# Simple Linear/Sigmoid Network not learning

I’m learning pytorch and tried to train a network as an XOR gate. Everything runs smoothly, but it just does not learn. It does changes it weights, yet it converges in a result for every input that is way out of the expected results.

I have tried with many learning rates and weights initialization.

So the inputs are A and B gates and it should return 1 if both are equals or 0 otherwise, like this :

```    [0,0] => 1
[0,1] => 0
[1,0] => 0
[1,1] => 1

```

This is my attempt of modeling and training the model:

```    import torch as torch
import torch.nn as nn

class Network(nn.Module):

def __init__(self):
super(Network, self).__init__()
self.x1 = nn.Linear(2,4)
self.s1 = nn.Sigmoid()
self.x2 = nn.Linear(4,1)
self.s2 = nn.Sigmoid()

def init(self):
nn.init.uniform_(self.x1.weight)
nn.init.uniform_(self.x2.weight)

def forward(self, feats):
f1 = torch.tensor(feats).float()
xr1= self.x1(f1)
xs1= self.s1(xr1)
xr2= self.x2(xs1)
out= self.s2(xr2)
return out

def train(self,val_expected,feats_next):
val_expected_tensor = torch.tensor(val_expected)
criterion = nn.MSELoss()
optimizer = torch.optim.SGD(self.parameters(), lr=0.01)
def closure():
resp = self.forward(feats_next)
error = criterion(resp,val_expected_tensor)
error.backward()
return error
optimizer.step(closure)

net = Network()
net.init()

for input in ([0.,0.],[0.,1.],[1.,0.],[1.,1.]):
response=net.forward(input)
print(response)

print ("--TRAIN START-")
for i in range(1000):
net.train([1.],[0.,0.])
net.train([0.],[1.,0.])
net.train([0.],[0.,1.])
net.train([1.],[1.,1.])
print ("---TRAIN END---")

for input in ([0.,0.],[0.,1.],[1.,0.],[1.,1.]):
response=net.forward(input)
print(response)

```

This is a run with 100000 iterations at 0.001 learning rate:

```    tensor([0.7726], grad_fn=)
--TRAIN START-
*.........*.........*.........*.........*.........*.........*.........*.........*.........*.........
---TRAIN END---

```

I’m really lost here. Shound’t this work?

Hello Samy!

I think it is rather difficult to train a small network to reproduce an XOR
gate.

XOR has cross-terms that are, in some sense, highly non-linear. This
is an imperfect fit for a “narrow,” “shallow” network.

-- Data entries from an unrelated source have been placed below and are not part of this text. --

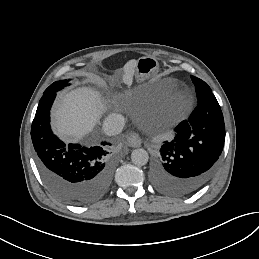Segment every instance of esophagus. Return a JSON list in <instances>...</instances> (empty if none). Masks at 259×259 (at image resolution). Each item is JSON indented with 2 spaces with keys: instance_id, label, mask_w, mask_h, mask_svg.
I'll return each instance as SVG.
<instances>
[{
  "instance_id": "obj_1",
  "label": "esophagus",
  "mask_w": 259,
  "mask_h": 259,
  "mask_svg": "<svg viewBox=\"0 0 259 259\" xmlns=\"http://www.w3.org/2000/svg\"><path fill=\"white\" fill-rule=\"evenodd\" d=\"M127 141L129 146L133 148L139 147L142 144V139L136 132H130L127 136Z\"/></svg>"
}]
</instances>
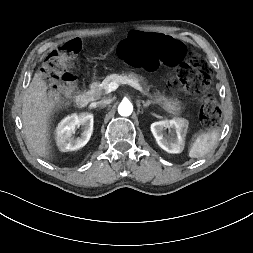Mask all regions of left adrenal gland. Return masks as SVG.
<instances>
[{"label": "left adrenal gland", "mask_w": 253, "mask_h": 253, "mask_svg": "<svg viewBox=\"0 0 253 253\" xmlns=\"http://www.w3.org/2000/svg\"><path fill=\"white\" fill-rule=\"evenodd\" d=\"M142 104H143V107H148L149 105H151V104H153V102L152 101H150V100H148V101H142Z\"/></svg>", "instance_id": "1"}]
</instances>
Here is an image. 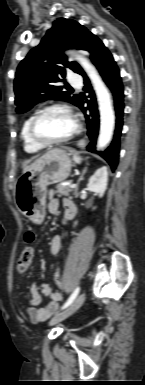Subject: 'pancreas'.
Instances as JSON below:
<instances>
[{"label":"pancreas","instance_id":"pancreas-1","mask_svg":"<svg viewBox=\"0 0 145 385\" xmlns=\"http://www.w3.org/2000/svg\"><path fill=\"white\" fill-rule=\"evenodd\" d=\"M73 191V188H71V185H60L56 187L55 193L58 195V197L61 196H69V194Z\"/></svg>","mask_w":145,"mask_h":385}]
</instances>
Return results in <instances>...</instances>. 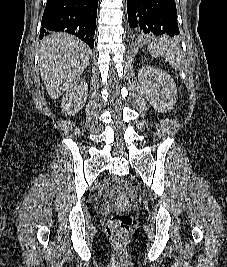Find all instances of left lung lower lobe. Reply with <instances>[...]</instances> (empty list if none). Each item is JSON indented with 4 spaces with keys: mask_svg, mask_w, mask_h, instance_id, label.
Listing matches in <instances>:
<instances>
[{
    "mask_svg": "<svg viewBox=\"0 0 227 267\" xmlns=\"http://www.w3.org/2000/svg\"><path fill=\"white\" fill-rule=\"evenodd\" d=\"M127 12L135 39L179 34L175 0H127Z\"/></svg>",
    "mask_w": 227,
    "mask_h": 267,
    "instance_id": "left-lung-lower-lobe-1",
    "label": "left lung lower lobe"
}]
</instances>
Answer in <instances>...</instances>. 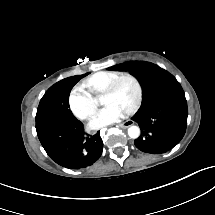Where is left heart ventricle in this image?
<instances>
[{"label":"left heart ventricle","mask_w":215,"mask_h":215,"mask_svg":"<svg viewBox=\"0 0 215 215\" xmlns=\"http://www.w3.org/2000/svg\"><path fill=\"white\" fill-rule=\"evenodd\" d=\"M131 99V87L126 82L119 83L114 92L110 95V102L113 105H127Z\"/></svg>","instance_id":"1"}]
</instances>
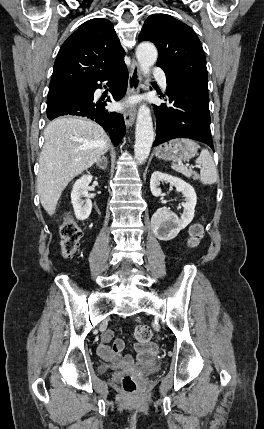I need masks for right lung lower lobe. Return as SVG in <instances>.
I'll use <instances>...</instances> for the list:
<instances>
[{"mask_svg": "<svg viewBox=\"0 0 264 429\" xmlns=\"http://www.w3.org/2000/svg\"><path fill=\"white\" fill-rule=\"evenodd\" d=\"M106 80L111 82L110 92L112 97L116 101L120 100L126 92L128 81V71L123 59L99 77L85 84L84 88L67 94L47 105L48 119L53 120L62 115L88 117L100 124L104 130H109L110 139L115 146L118 145L125 134L123 116L116 112H110L105 108L106 102L111 101L110 98H107V101L94 98L95 90L101 88V84L97 82Z\"/></svg>", "mask_w": 264, "mask_h": 429, "instance_id": "obj_1", "label": "right lung lower lobe"}]
</instances>
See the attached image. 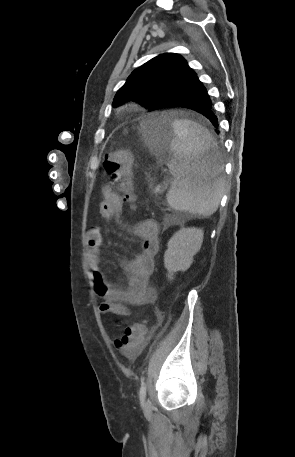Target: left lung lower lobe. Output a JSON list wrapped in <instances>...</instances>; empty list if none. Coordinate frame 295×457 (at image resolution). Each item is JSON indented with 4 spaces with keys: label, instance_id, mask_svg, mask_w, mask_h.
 <instances>
[{
    "label": "left lung lower lobe",
    "instance_id": "obj_1",
    "mask_svg": "<svg viewBox=\"0 0 295 457\" xmlns=\"http://www.w3.org/2000/svg\"><path fill=\"white\" fill-rule=\"evenodd\" d=\"M190 84L172 97L160 102L157 109L166 107H184L204 115L215 128L219 127L211 99L206 88L192 70L188 75ZM209 163H213L211 160Z\"/></svg>",
    "mask_w": 295,
    "mask_h": 457
}]
</instances>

Continue to experiment with learning rates and many random
initializations, and continue to train for many iterations. It looks
like it is easy for the training of this kind of network to get stuck
away from a good solution.

more hidden layers, e.g., something like:

``````            self.x1 = nn.Linear(2,4)
self.x2 = nn.Linear(4,2)
self.x3 = nn.Linear(2,1)
``````

or:

``````            self.x1 = nn.Linear(2,4)
self.x2 = nn.Linear(4,4)
self.x3 = nn.Linear(4,2)
self.x4 = nn.Linear(2,1)
``````

``````            self.x1 = nn.Linear(2,16)
self.x2 = nn.Linear(16,1)
``````

I would suggest getting rid of the `Sigmoid`. My intuition is that it will
actually hurt here – you have to saturate the `Sigmoid` (large network
parameters) to match closely your `val_expected`. Return the result
of your last `Linear` layer as the output of your network.

Conventional wisdom suggests that `BCEWithLogitsLoss` would be
a more natural loss function for your problem. You should be able
to get your network to train with `MSELoss`, but maybe not as easily.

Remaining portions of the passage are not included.